- Opinion
- 01 Dec 08
What songs can tell us about the future- and about ourselves.
“In everything any man wrote... is contained... the allegorical idea of his own future life, as the acorn contains the oak.” – Arthur Rimbaud
Strange but apparently true: songs can be predictive. They process the hidden impulses and undercurrents at work in a songwriter’s life, sort through the evidence, and make eerily accurate prognoses of what will come to pass. Perhaps the creative side of the brain, the night-side, knows what is before us, even as our waking consciousness cannot or will not acknowledge portents of the catastrophes ahead.

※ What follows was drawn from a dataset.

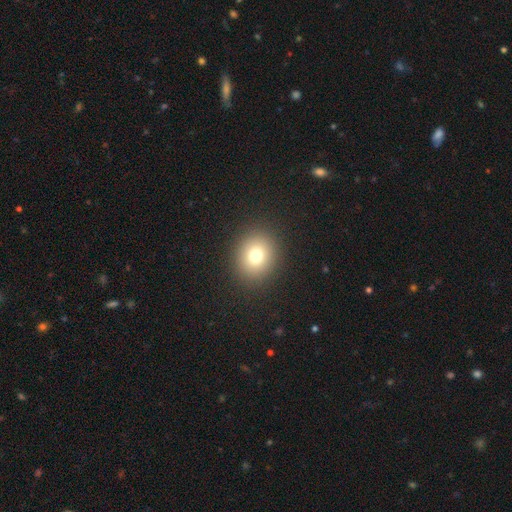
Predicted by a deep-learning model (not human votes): This appears to be a smooth galaxy with no disk features (76%) that is round (72%). Merging: none (90%).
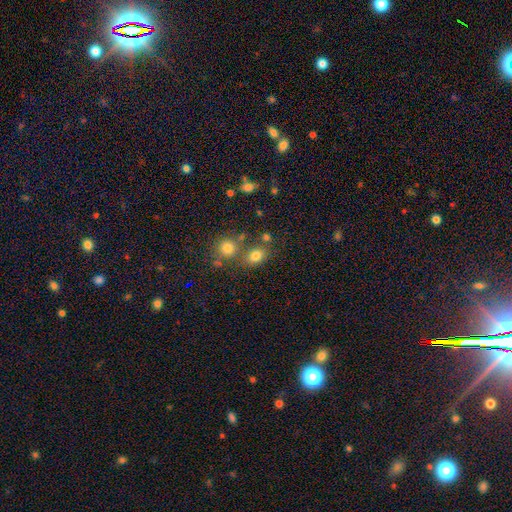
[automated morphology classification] smooth 78%, star or artifact 14%, featured or disk 8%. Down the decision tree: how rounded — in between (60%); merging — none (62%).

“Sometimes songs are postcards from the future,” Rosanne Cash wrote in a blog for the New York Times last May. “Often I have found that a song reveals something subtle but important about my own life that I was only vaguely aware of while writing, but that became clear as time went on. I wrote ‘Black Cadillac’ six weeks before a rash of deaths began in my family. The day I finished writing it, I played the completed song to myself, as a kind of last run-through to check for rhyme scheme errors and syllable scanning, and a tidal wave of anxiety started rising in my gut. I knew I had given myself a message.
“I don’t consider these postcard songs prescient as much as just coming from a source of creativity outside linear time. I am certainly not the first to notice this phenomenon in creative work. Thornton Wilder, for one, wrote, ‘It is only in appearance that time is a river. It is rather a vast landscape and it is the eye of the beholder that moves.’”
In Nick Cave’s 1998 lecture The Secret Life Of The Love Song, the singer described how the writing of ‘Far From Me’ from The Boatman’s Call didn’t just document the glorious beginnings of the love affair that inspired it, but also predicted – if not orchestrated – its inglorious decline.
“As I wrote the final verse of ‘Far From Me’ it became clear that my life was being dictated by the largely destructive ordinance of the song itself, which had its own inbuilt destiny, over which I had no control,” he said. “In fact, I was an afterthought, a bit-player in its sly, mischievous and finally malicious vision of how the world should be.”
And perhaps music presages not just the personal but also the socio-political. Earlier this year we speculated that just as Nirvana’s Nevermind telegraphed the Democrats’ ascension to the throne, perhaps Arcade Fire’s Neon Bible might, just might, augur well for Obama.
This is not the same as prophesy, which, as Greil Marcus observed in his book The Shape Of Things To Come, is as much about the past as the future, just as most future-dystopian novels – Orwell’s Eastern Bloc parable 1984 comes to mind – are about the time they’re written in rather than a time foreseen. No, songs are more psychological. They emanate from the murky realms of Freud ‘n’ Jung. A songwriter unwittingly composes the source code for his or her imminent future.
So be careful what you wish for, but be doubly mindful of what you write.